The balanced chemical equation for water's self-ionization reaction looks like this

#2"H"_2"O"_text((l]) rightleftharpoons "H"_3"O"_text((aq])^(+) + "OH"_text((aq])^(-)#

The equilibrium constant for this reaction would look like this

#K_(eq) = ( ["H"_3"O"^(+)] * ["OH"^(-)])/(["H"_2"O"]^2)#

Now, when dealing with dilute aqueous solutions, the concentration of water can be thought of as being constant. This means that you can write

#overbrace(K_(eq) * ["H"_2"O"]^(2))^(color(blue)(K_W)) = ["H"_3"O"^(+)] * ["OH"^(-)]#

This expression, #K_(eq) * ["H"_2"O"]^2#, is called water's self-ionization constant, or water's ion product constant.

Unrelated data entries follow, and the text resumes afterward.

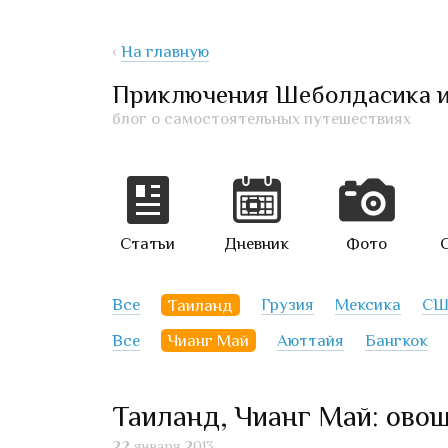
‹
На главную
Приключения Шеболдасика 
блог о самостоятельных путешествиях
Статьи
Дневник
Фото
Все
Таиланд
Грузия
Мексика
СШ
Все
Чианг Май
Аюттайя
Бангкок
Таиланд, Чианг Май: ово
22 января 2013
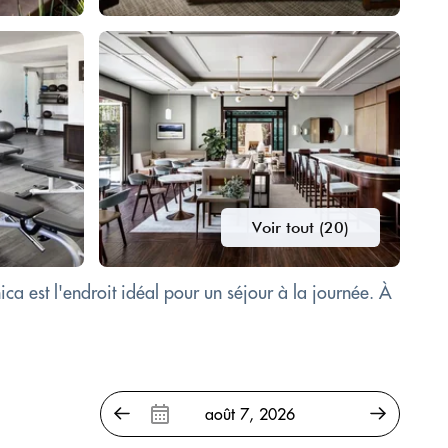
Voir tout (20)
ca est l'endroit idéal pour un séjour à la journée. À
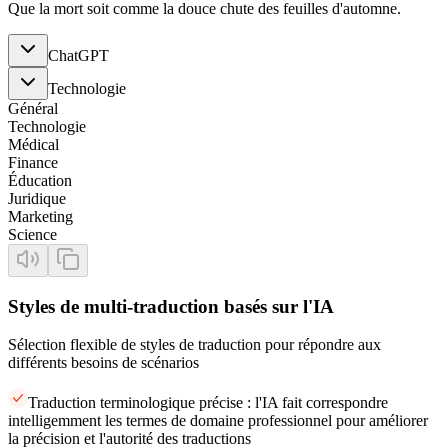
Que la mort soit comme la douce chute des feuilles d'automne.
ChatGPT
Technologie
Général
Technologie
Médical
Finance
Éducation
Juridique
Marketing
Science
Styles de multi-traduction basés sur l'IA
Sélection flexible de styles de traduction pour répondre aux
différents besoins de scénarios
Traduction terminologique précise : l'IA fait correspondre
intelligemment les termes de domaine professionnel pour améliorer
la précision et l'autorité des traductions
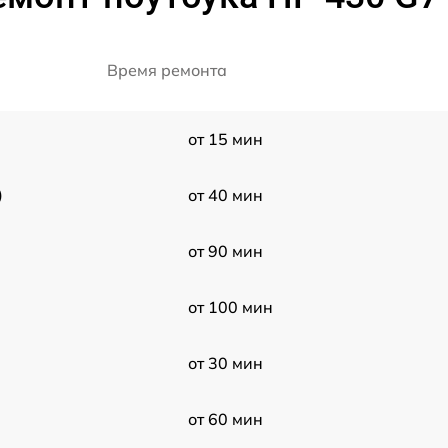
Время ремонта
от 15 мин
)
от 40 мин
от 90 мин
от 100 мин
от 30 мин
от 60 мин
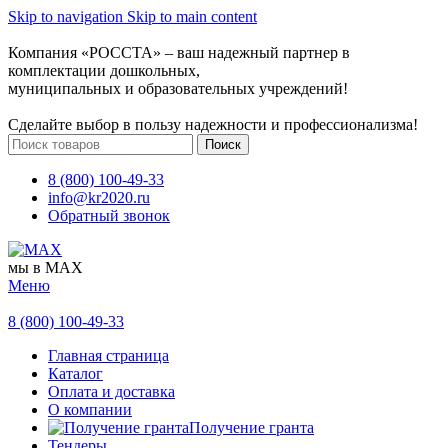
Skip to navigation
Skip to main content
Компания «РОССТА» – ваш надежный партнер в
комплектации дошкольных,
муниципальных и образовательных учреждений!
Сделайте выбор в пользу надежности и профессионализма!
Поиск
8 (800) 100-49-33
info@kr2020.ru
Обратный звонок
мы в MAX
Меню
8 (800) 100-49-33
Главная страница
Каталог
Оплата и доставка
О компании
Получение гранта
Тендеры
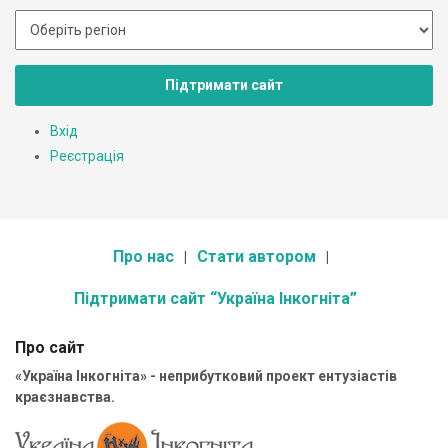
Підтримати сайт
Вхід
Реєстрація
Про нас
Стати автором
Підтримати сайт “Україна Інкогніта”
Про сайт
«Україна Інкогніта» - неприбутковий проект ентузіастів
краєзнавства.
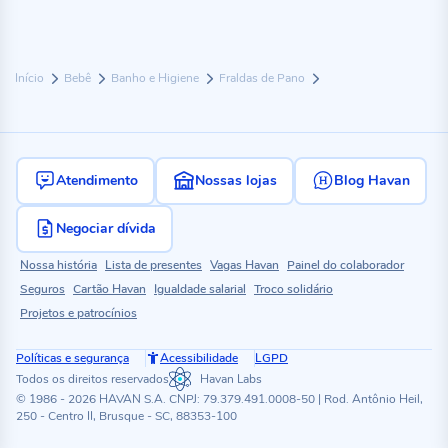
Início
Bebê
Banho e Higiene
Fraldas de Pano
Atendimento
Nossas lojas
Blog Havan
Negociar dívida
Nossa história
Lista de presentes
Vagas Havan
Painel do colaborador
Seguros
Cartão Havan
Igualdade salarial
Troco solidário
Projetos e patrocínios
Políticas e segurança
Acessibilidade
LGPD
Todos os direitos reservados
Havan Labs
© 1986 - 2026 HAVAN S.A. CNPJ: 79.379.491.0008-50 | Rod. Antônio Heil,
250 - Centro II, Brusque - SC, 88353-100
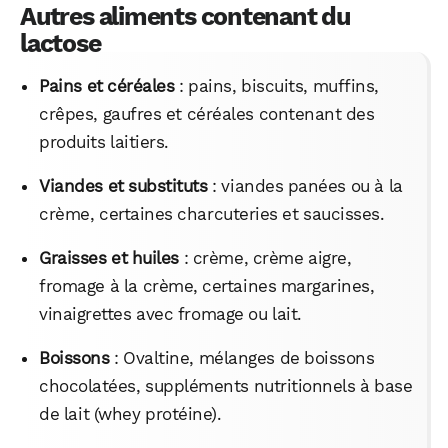
Autres aliments contenant du
lactose
Pains et céréales
: pains, biscuits, muffins,
crêpes, gaufres et céréales contenant des
produits laitiers.
Viandes et substituts
: viandes panées ou à la
crème, certaines charcuteries et saucisses.
Graisses et huiles
: crème, crème aigre,
fromage à la crème, certaines margarines,
vinaigrettes avec fromage ou lait.
Boissons
: Ovaltine, mélanges de boissons
chocolatées, suppléments nutritionnels à base
de lait (whey protéine).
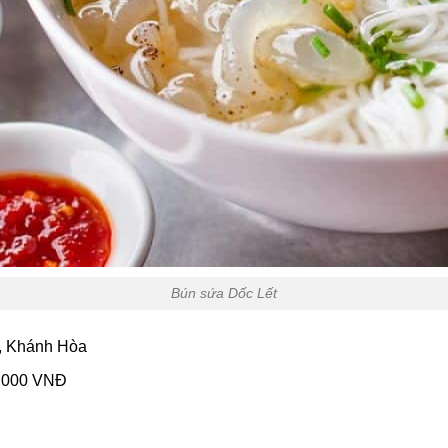
Bún sứa Dốc Lết
g, Khánh Hòa
5.000 VNĐ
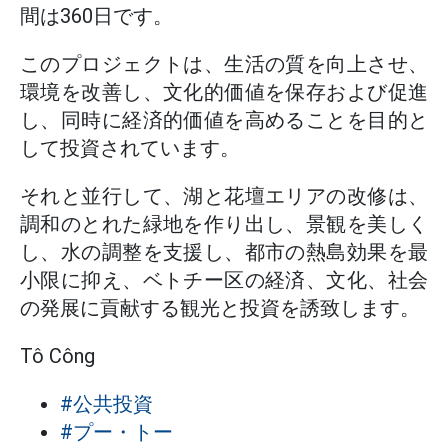
間は360日です。
このプロジェクトは、生活の質を向上させ、
環境を改善し、文化的価値を保存および促進
し、同時に経済的価値を高めることを目的と
して投資されています。
それと並行して、湖と花壇エリアの改修は、
調和のとれた緑地を作り出し、景観を美しく
し、水の調整を支援し、都市の熱島効果を最
小限に抑え、ベトチー区の経済、文化、社会
の発展に貢献する観光と投資を誘致します。
Tô Công
#公共投資
#プー・トー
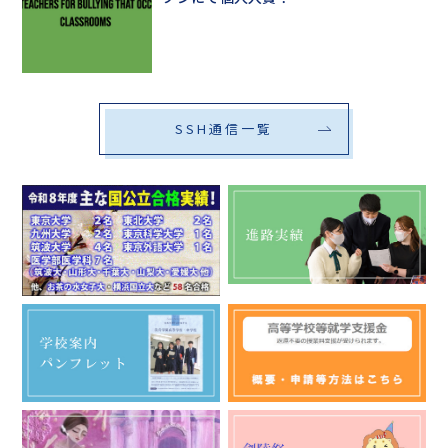
SSH通信一覧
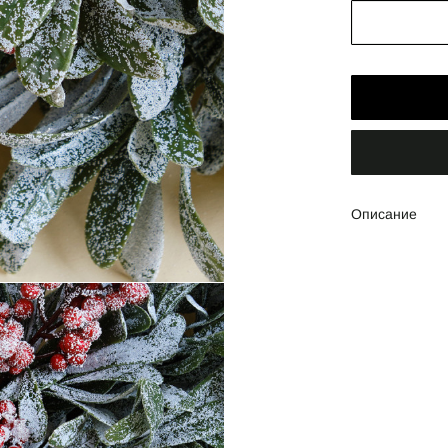
Описание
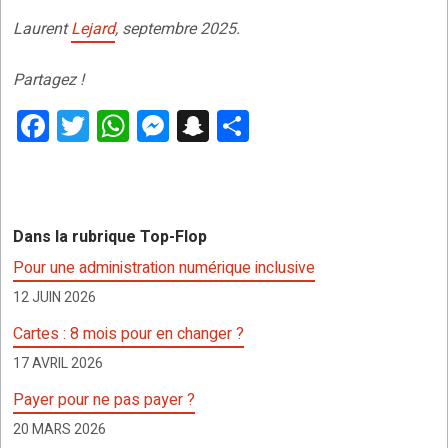
Laurent
Lejard
, septembre 2025.
Partagez !
F
T
W
M
S
P
a
wi
h
es
n
ar
ce
tt
at
se
a
ta
b
er
s
n
p
g
Dans la rubrique Top-Flop
o
A
g
c
er
Pour une administration numérique inclusive
o
p
er
h
12 JUIN 2026
k
p
at
Cartes : 8 mois pour en changer ?
17 AVRIL 2026
Payer pour ne pas payer ?
20 MARS 2026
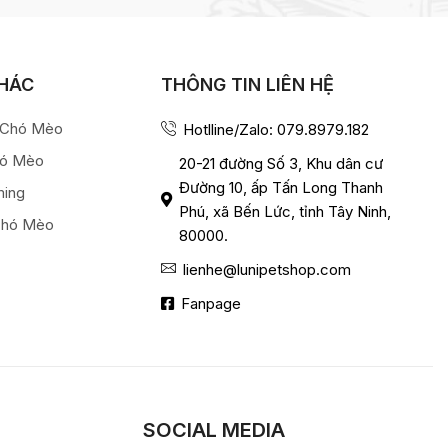
KHÁC
THÔNG TIN LIÊN HỆ
a Chó Mèo
Hotlline/Zalo: 079.8979.182
hó Mèo
20-21 đường Số 3, Khu dân cư
Đường 10, ấp Tấn Long Thanh
ming
Phú, xã Bến Lức, tỉnh Tây Ninh,
Chó Mèo
80000.
lienhe@lunipetshop.com
Fanpage
SOCIAL MEDIA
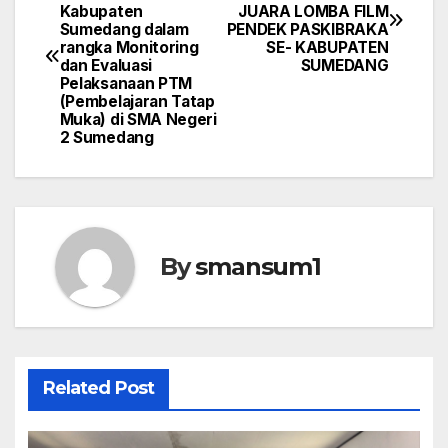
Kabupaten
JUARA LOMBA FILM
navigation
Sumedang dalam
PENDEK PASKIBRAKA
rangka Monitoring
SE- KABUPATEN
dan Evaluasi
SUMEDANG
Pelaksanaan PTM
(Pembelajaran Tatap
Muka) di SMA Negeri
2 Sumedang
By
smansum1
Related Post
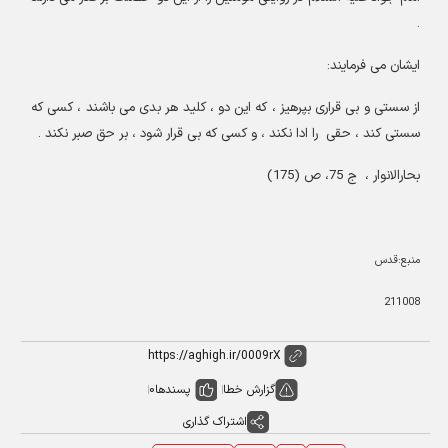
.
ایشان می فرمایند:
از سستی و بی قراری بپرهیز ، که این دو ، کلید هر بدی می باشند ، کسی که
سستی کند ، حقی را ادا نکند ، و کسی که بی قرار شود ، بر حق صبر نکند .
بحارالانوار ، ج 75، ص (175)
منبع:قدس
211008
گزارش خطا
پسندها
0
اشتراک گذاری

Now, you know that this constant is equal to #5.5 * 10^(-14)# at #50^@"C"#. Since the self-ionization reaction produces equal number of moles of hydronium and hydroxide ions, you can say that #x# represents the molarity of these species in aqueous solution.

This means that you can write

#K_W = x * x = x^2#

In your case, you would have

#5.5 * 10^(-14) = x^2 implies x= sqrt(5.5 * 10^(-14)) = 2.35 * 10^(-7)#

Therefore,

#["H"_3"O"^(+)] = ["OH"^(-)] = color(green)(2.35 * 10^(-7)"M")#

As an interesting comment, the pH of water at this temperature would be

#"pH" = - log( ["H"_3"O"^(+)])#

#"pH" = - log( 2.35 * 10^(-7)) = 6.63#

The important thing to realize here is that the water would still be neutral because you have equal concentrations of hydronium and hydroxide ions.